# help!



## bug (Jul 31, 2013)

sorry, i'm new to painting. i love and admire art a lot, and i'm very mediocre, especially at painting (i'm better with charcoal and graphite) but i was going to paint designs on this black table and chairs i have, and i was just curious if someone had suggestions one what the best paint to use would be to make it last?


----------



## JuliaGhostx3 (Aug 3, 2013)

I would go with acrylic and then spray it with a sealant!


----------



## corydulos (Apr 28, 2013)

Hello JuliaGhostx3 & bug!

If I may, I'd like to addendum Ms. Julia's reply by simply adding "outdoor" to that recommendation, such as this one, although I don't necessarily endorse this name brand.
"Regular" acrylic paint will crack and peel off a non-porous surface and although a sealant _should_ prevent that generally, I suppose it would need to as well be designed for outdoor use (not knowing how much if any exposure this chair may get to outdoor situations).


----------



## bug (Jul 31, 2013)

JuliaGhostx3 said:


> I would go with acrylic and then spray it with a sealant!


okay, that's what i was thinking but i just wanted to be sure before i went and bought supplies!


----------



## bug (Jul 31, 2013)

corydulos said:


> Hello JuliaGhostx3 & bug!
> 
> If I may, I'd like to addendum Ms. Julia's reply by simply adding "outdoor" to that recommendation, such as this one, although I don't necessarily endorse this name brand.
> "Regular" acrylic paint will crack and peel off a non-porous surface and although a sealant _should_ prevent that generally, I suppose it would need to as well be designed for outdoor use (not knowing how much if any exposure this chair may get to outdoor situations).


it won't be getting any outdoor use, strictly an indoor chair and table  but i'll look into those, because the extra protection might be good just in case, thank you


----------



## olivierthelord (Aug 15, 2013)

Why not trying watercolors? Its a good way to start, kinda difficult but very instructive !


----------



## bug (Jul 31, 2013)

olivierthelord said:


> Why not trying watercolors? Its a good way to start, kinda difficult but very instructive !
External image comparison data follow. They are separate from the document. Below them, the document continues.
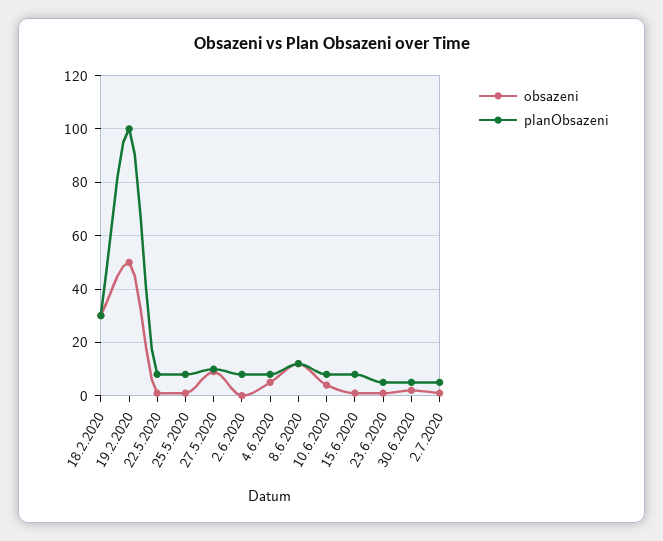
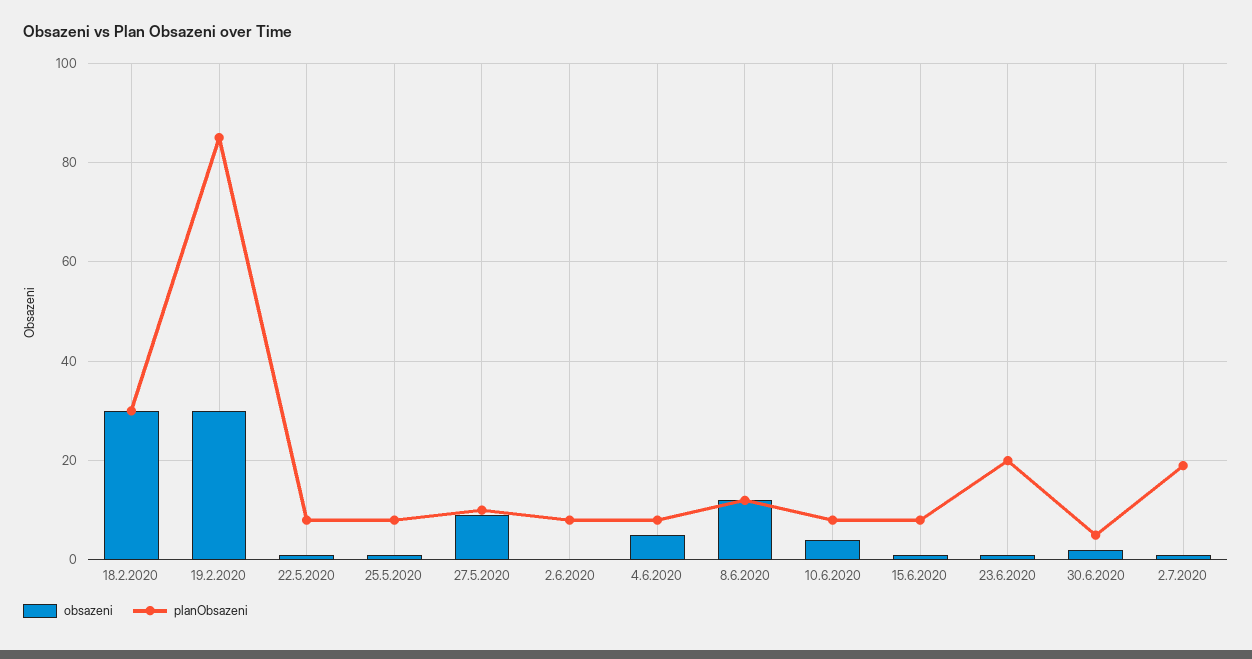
  {
    "obsazeni": {
      "18.2.2020": 30,
-     "19.2.2020": 50,
+     "19.2.2020": 30,
      "22.5.2020": 0,
      "25.5.2020": 0,
      "27.5.2020": 10,
      "2.6.2020": 0,
      "4.6.2020": 5,
      "8.6.2020": 10,
      "10.6.2020": 5,
      "15.6.2020": 0,
      "23.6.2020": 0,
      "30.6.2020": 0,
      "2.7.2020": 0
    },
    "planObsazeni": {
      "18.2.2020": 30,
-     "19.2.2020": 100,
+     "19.2.2020": 85,
      "22.5.2020": 10,
      "25.5.2020": 10,
      "27.5.2020": 10,
      "2.6.2020": 10,
      "4.6.2020": 10,
      "8.6.2020": 10,
      "10.6.2020": 10,
      "15.6.2020": 10,
-     "23.6.2020": 5,
+     "23.6.2020": 20,
      "30.6.2020": 5,
-     "2.7.2020": 5
+     "2.7.2020": 20
    }
  }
i've dabbled in water colors a wee bit, and i'm just plain awful to be honest haha, i usually just wind up making something very abstract because i can't control this medium as well as i can with graphite. but i wanna break out into acrylic just for fun. we found this chair and table by the dumpster, and i thought it'd be fun to make a scene on it, and if it comes out crummy, then they can return to their resting place by the dumpster, and if they come out nicely than we'll keep them! just a fun experiment, but i wanted to make sure i was using the right paints


----------